A custom R script used the biomaRt R API for the Ensembl Biomart to obtain gene symbols for every intron represented in the database. A custom Python script then combined the output of intronIC, the list of gene symbols, and the list of orthologous clusters (described in the "Ortholog Search Engine" section below) into a PostgreSQL database.
The main search engine allows users to search for introns using criteria such as organism name, genome assembly, gene symbol, Ensembl gene or transcript ID, and intron class. These fields were chosen because they were believed to be the most common criteria by which users would want to search for an intron. The advanced search engine allows users to submit queries that can use any field in the database as a search criterion. Similarly, the choices of columns in the results table available on the main search page were chosen because they were believed to be the most commonly desired output fields, while the advanced search page allows users to obtain any combination of fields in the results table.
The ortholog search engine searches a distinct table in the PostgreSQL database that contains only one column: a list of intron IDs corresponding to a group of orthologous introns. Pairs of orthologous introns were determined by reciprocal pairwise alignment of all introns in regions of the analyzed genomes that had strong alignment as annotated by BLASTp.
Users can use an intron's unique intron ID (presumably obtained from searches on one of the other search engines) to obtain a list of all intron sequences in each ortholog cluster. Since all introns are not the same length, the sequence shown for each intron contains 15 nucleotides of the upstream exon, a vertical bar denoting the 5' splice site, the first 10 nucleotides of the intron, the most likely branch point region, the last 5 nucleotides of the intron, a vertical bar denoting the 3' splice site, and 15 nucleotides of the downstream exon. These sequences were chosen because they were felt to concisely represent the most evolutionarily important regions of each intron. The intron ID on each intron's individual page is a link to the results of an ortholog search for that intron.

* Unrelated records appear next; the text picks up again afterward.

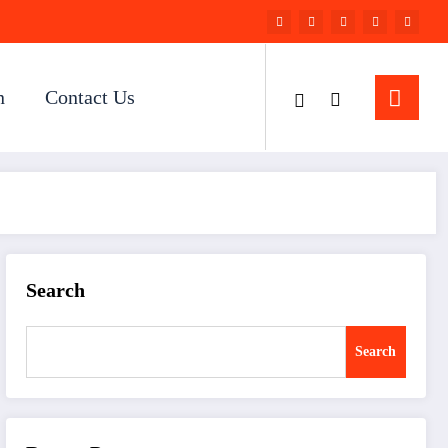
n
Contact Us
Search
Search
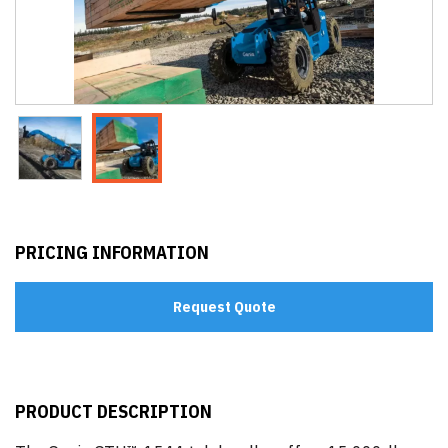
PRICING INFORMATION
Request Quote
PRODUCT DESCRIPTION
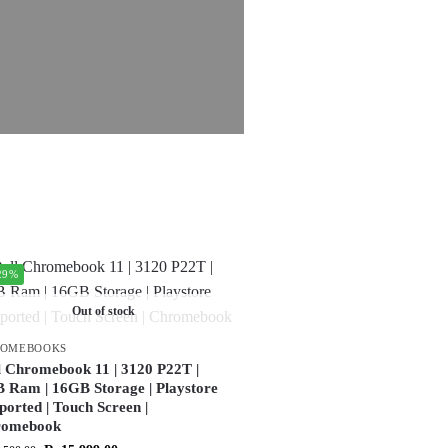
29%
Out of stock
ROMEBOOKS
l Chromebook 11 | 3120 P22T |
 Ram | 16GB Storage | Playstore
ported | Touch Screen |
romebook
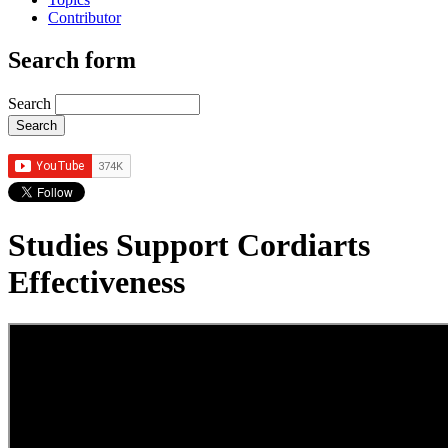
Contributor
Search form
Search
Studies Support Cordiarts
Effectiveness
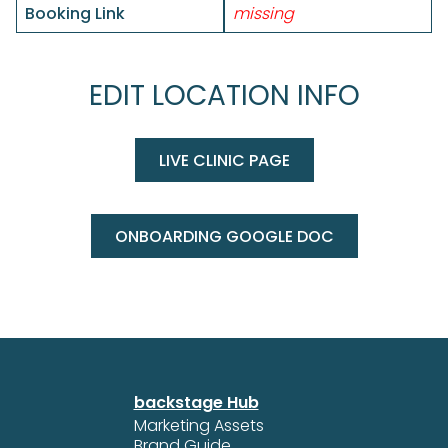
Booking Link
missing
EDIT LOCATION INFO
LIVE CLINIC PAGE
ONBOARDING GOOGLE DOC
backstage Hub
Marketing Assets
Brand Guide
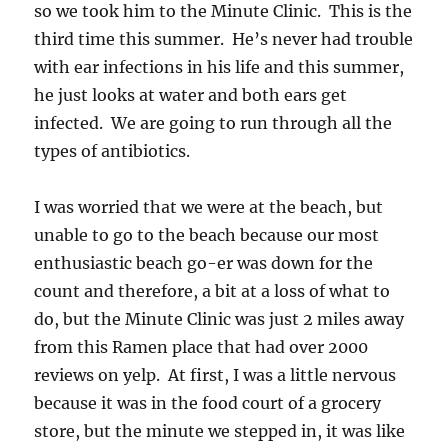
so we took him to the Minute Clinic. This is the
third time this summer. He’s never had trouble
with ear infections in his life and this summer,
he just looks at water and both ears get
infected. We are going to run through all the
types of antibiotics.
I was worried that we were at the beach, but
unable to go to the beach because our most
enthusiastic beach go-er was down for the
count and therefore, a bit at a loss of what to
do, but the Minute Clinic was just 2 miles away
from this Ramen place that had over 2000
reviews on yelp. At first, I was a little nervous
because it was in the food court of a grocery
store, but the minute we stepped in, it was like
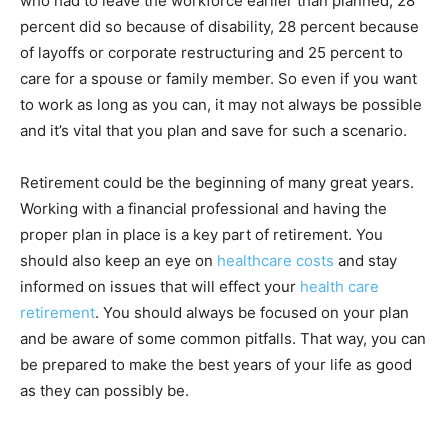
who had to leave the workforce earlier than planned, 28
percent did so because of disability, 28 percent because
of layoffs or corporate restructuring and 25 percent to
care for a spouse or family member. So even if you want
to work as long as you can, it may not always be possible
and it’s vital that you plan and save for such a scenario.
Retirement could be the beginning of many great years.
Working with a financial professional and having the
proper plan in place is a key part of retirement. You
should also keep an eye on
healthcare costs
and stay
informed on issues that will effect your
health care
retirement
. You should always be focused on your plan
and be aware of some common pitfalls. That way, you can
be prepared to make the best years of your life as good
as they can possibly be.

The U12 search engine provides a simple search interface for searching only the U12-dependent introns contained within the database. The search engine conducts full text searches against only the genome assembly name, taxonomic name, common name, gene symbol, Ensembl gene ID, Ensembl transcript ID, and terminal dinucleotides columns of a table containing all U12-dependent introns in the database. For details about how PostgreSQL full text search queries work, see the documentation here
BED and FASTA files containing most of the annotation and sequence information for every intron in the database are available on the downloads page. There are two files of each type for each genome assembly represented in the database- one containing only the U2-dependent introns and one containing only the U12-dependent introns. There are also files containing the orthology data available for download. Each file has one row for each intron in that genome and class that has an annotated ortholog, with the intron ID in the first column and a comma-delimited list of all intron IDs orthologous to that intron (but not necessarily orthologous to every other intron in the list) in the second.